Ребята умывались. Там, в подвале, они устроили что-то вроде бытовки. Была когда-то своя каптерка, да трест отобрал. Поставили краны, раковину. Притащили стол. Даже радио провели. Все, как у людей.

— Чо лезешь! — рявкнул Маркус и отпихнул Фарида, сунувшегося помыться рядом. Панург зол. Работали без обеда. То есть время на обед было, но ближайшая к трассе столовая оказалась на ремонте. Попили водицы из колонки. Целый день надсадного труда, и ни крошки во рту. Мелкое лицо Мухаметдинова стало к концу смены в кулачок. Постарело.

Я прибирала на стеллажах. Все заготовки, запчасти лежали в отсеках навалом. Смелела день ото дня. Ребятам не понравилось бы резкое наведение порядка. Подвал они считали своим. Как матросы — корабль.

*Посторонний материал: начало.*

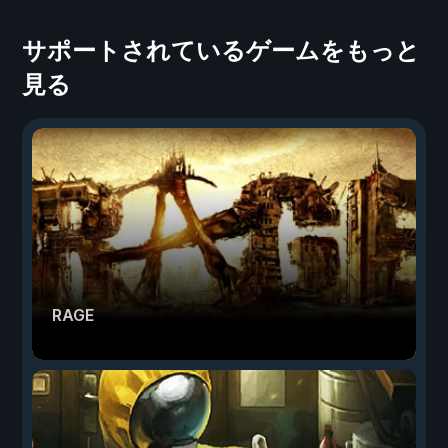
サポートされているゲームをもっと
見る
RAGE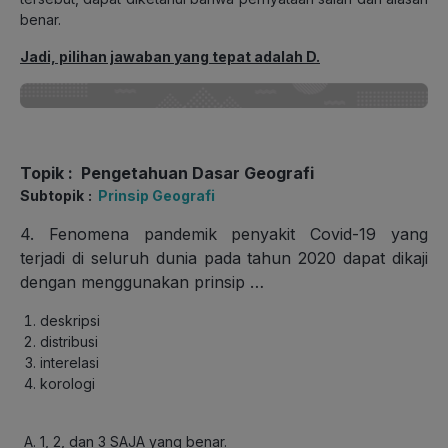
benar.
Jadi, pilihan jawaban yang tepat adalah D.
Topik
: Pengetahuan Dasar Geografi
Subtopik
:
Prinsip Geografi
4. Fenomena pandemik penyakit Covid-19 yang
terjadi di seluruh dunia pada tahun 2020 dapat dikaji
dengan menggunakan prinsip …
deskripsi
distribusi
interelasi
korologi
1, 2, dan 3 SAJA yang benar.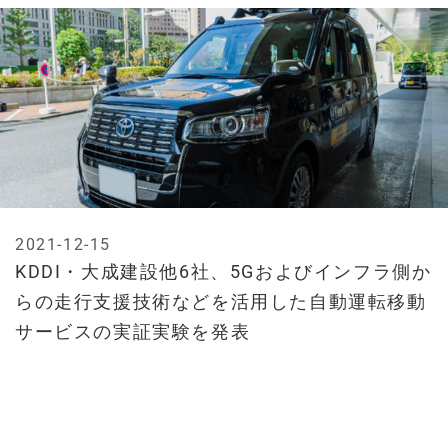
2021-12-15
KDDI・大成建設他6社、5Gおよびインフラ側か
らの走行支援技術などを活用した自動運転移動
サービスの実証実験を発表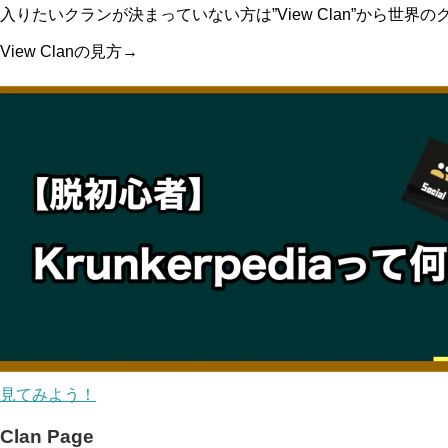
入りたいクランが決まっていない方は”View Clan”から世界
View Clanの見方→
見てみよう！
Clan Page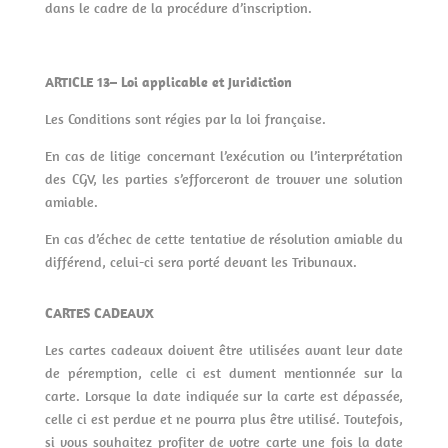
dans le cadre de la procédure d’inscription.
ARTICLE 13– Loi applicable et Juridiction
Les Conditions sont régies par la loi française.
En cas de litige concernant l’exécution ou l’interprétation
des CGV, les parties s’efforceront de trouver une solution
amiable.
En cas d’échec de cette tentative de résolution amiable du
différend, celui-ci sera porté devant les Tribunaux.
CARTES CADEAUX
Les cartes cadeaux doivent être utilisées avant leur date
de péremption, celle ci est dument mentionnée sur la
carte. Lorsque la date indiquée sur la carte est dépassée,
celle ci est perdue et ne pourra plus être utilisé. Toutefois,
si vous souhaitez profiter de votre carte une fois la date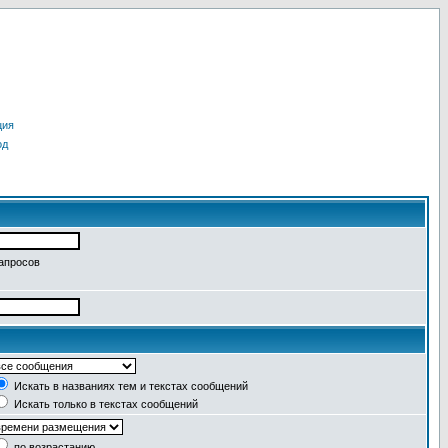
ция
од
запросов
Искать в названиях тем и текстах сообщений
Искать только в текстах сообщений
по возрастанию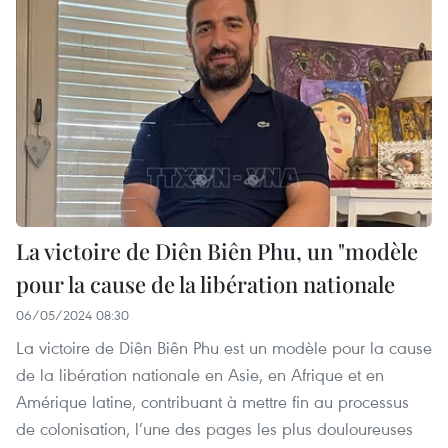
La victoire de Diên Biên Phu, un "modèle
pour la cause de la libération nationale
06/05/2024 08:30
La victoire de Diên Biên Phu est un modèle pour la cause
de la libération nationale en Asie, en Afrique et en
Amérique latine, contribuant à mettre fin au processus
de colonisation, l’une des pages les plus douloureuses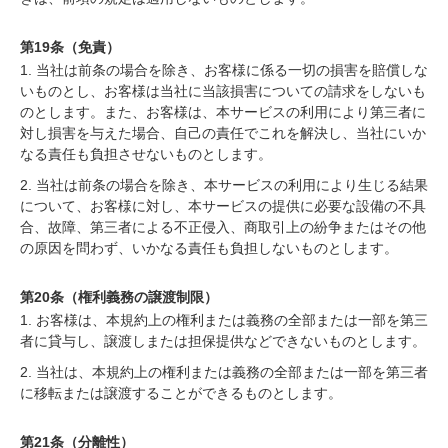
第19条（免責）
1. 当社は前条の場合を除き、お客様に係る一切の損害を賠償しな
いものとし、お客様は当社に当該損害についての請求をしないも
のとします。また、お客様は、本サービスの利用により第三者に
対し損害を与えた場合、自己の責任でこれを解決し、当社にいか
なる責任も負担させないものとします。
2. 当社は前条の場合を除き、本サービスの利用により生じる結果
について、お客様に対し、本サービスの提供に必要な設備の不具
合、故障、第三者による不正侵入、商取引上の紛争またはその他
の原因を問わず、いかなる責任も負担しないものとします。
第20条（権利義務の譲渡制限）
1. お客様は、本規約上の権利または義務の全部または一部を第三
者に貸与し、譲渡しまたは担保提供などできないものとします。
2. 当社は、本規約上の権利または義務の全部または一部を第三者
に移転または譲渡することができるものとします。
第21条（分離性）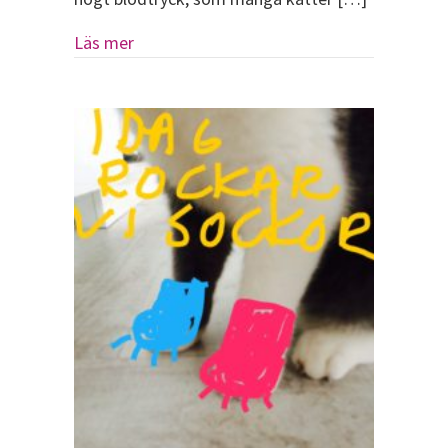
about Har du tittat din katt i ögonen?
Läs mer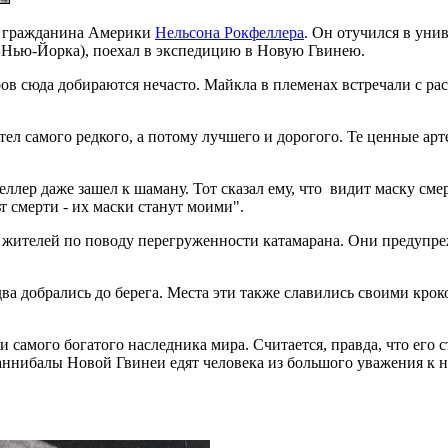
го гражданина Америки
Нельсона Рокфеллера
. Он отучился в унив
м Нью-Йорка), поехал в экспедицию в Новую Гвинею.
еров сюда добираются нечасто. Майкла в племенах встречали с 
тел самого редкого, а потому лучшего и дорогого. Те ценные ар
ллер даже зашел к шаману. Тот сказал ему, что видит маску сме
ьт смерти - их маски станут моими".
ителей по поводу перегруженности катамарана. Они предупреж
два добрались до берега. Места эти также славились своими кр
самого богатого наследника мира. Считается, правда, что его с
каннибалы Новой Гвинеи едят человека из большого уважения к н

Морозов помылся, снял сапоги и разматывал портянки. Маркус вытирался замурзанной тряпкой. На спине, под рукавами его старой красной рубахи — белые соляные овалы. Упреком мне. Раньше ребята мылись по пояс. Теперь — лицо и руки.

Вдруг зашипело, забулькало. Из-под ржавой ревизии канализационного стояка хлынула черная жижа. Прямо на спину Маркусу, на портянки Морозова, на мои, тогда новые, джинсы. Я взвизгнула. Отпрыгнула в сторону, сразу задохнувшись от резкой вони. Маркус содрал с себя рубаху. Шагнул ко мне, держа ее на отлете, словно собирался ударить.

— Чо распищалась! Не видала? Тащи ключ, щенок, — это уже Фариду. Мухаметдинов схватил ключ, подбежал к стояку, стал отвинчивать болты заглушки. Грудь его сразу намокла.

Я стояла и не знала, как, чем вытереть брюки. Маркус сунул в мои руки трос. Лицо его ходило.